Les yeux des décideurs financiers russes étaient tournés vers Pékin le mois dernier lorsqu’il a lancé le yuan numérique, surnommé l’e-CNY, pour les Olympiens et les visiteurs pendant les Jeux d’hiver. Cependant, ce n’était que les débuts internationaux du yuan numérique. Il y avait déjà eu plus d’un an d’essais pilotes dans une douzaine de régions du pays, impliquant plus de 260 millions de personnes avec des comptes e-CNY à la fin de 2021. De toute évidence, la CBDC chinoise fait bien mieux que celle du Venezuela, car le Le volume total des transactions numériques a atteint près de 90 milliards de yuans, soit 14 milliards de dollars, selon la banque.

Cependant, avec la deuxième économie mondiale, la Chine n’a aucun problème à générer de tels volumes de transactions – c’est techniquement seulement 10 $ par personne dans ce qui est déjà effectivement devenu une société sans numéraire. Et, bien que la Chine ait été confrontée à des restrictions commerciales, elle n’a pas encore été frappée de sanctions paralysantes comme celles auxquelles sont confrontées la Russie et le Venezuela.

La pression de l’ouest

La semaine dernière, le président américain Joe Biden a signé un décret ordonnant aux agences fédérales américaines d’étudier et d’élaborer un plan global qui unifierait la surveillance gouvernementale du marché de la crypto-monnaie. Le fait même que les régulateurs financiers américains cherchent à limiter l’accès de la Russie au marché mondial de la crypto-monnaie de trois billions de dollars pourrait obliger les législateurs russes à faire exactement le contraire.

La principale préoccupation à court terme des décideurs politiques est cependant la santé du système financier russe dans un contexte de découplage choc avec l’Occident. La plupart des 630 milliards de dollars de réserves de change de la Russie, surnommés le « trésor de guerre » de Poutine dans la presse occidentale, ont été gelés, faisant craindre un défaut de paiement de la dette russe libellée en devises étrangères. Comme beaucoup supposent que le pire est peut-être encore à venir pour le rouble, la CBR a été forcée d’introduire des contrôles de capitaux afin d’éviter une panique générale.

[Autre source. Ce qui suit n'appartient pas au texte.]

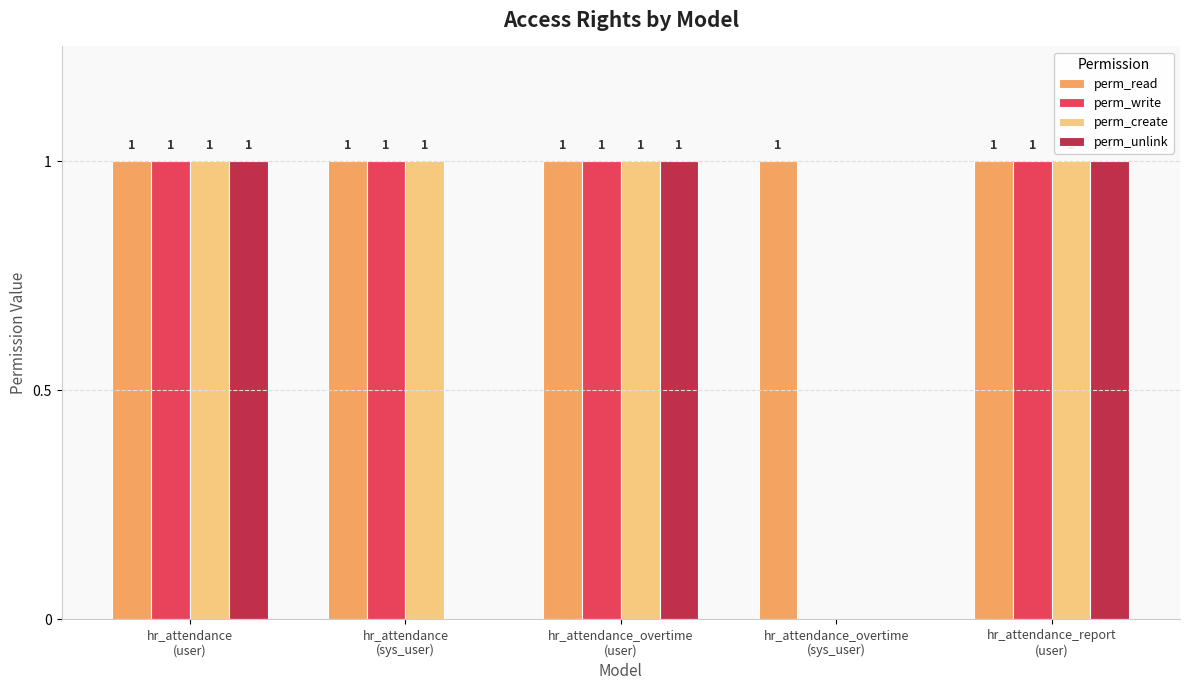

What is the sum of all perm_unlink values?

3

Bien que les autorités de régulation russes puissent être intéressées à garder l’argent dans le pays, elles sont également chargées de veiller à ce que le commerce international puisse se poursuivre malgré le contrôle traditionnel de l’Occident sur la plupart des marchés financiers mondiaux. En conséquence, ils doivent à la fois empêcher la fuite immédiate des capitaux tout en facilitant l’accès continu de la Russie aux marchés mondiaux. Afin d’éviter que Moscou ne dépende presque exclusivement de Pékin pour cet accès, il est fort probable qu’à moyen terme, les régulateurs russes agissent pour faciliter l’accès à la crypto-monnaie plutôt que de l’éliminer.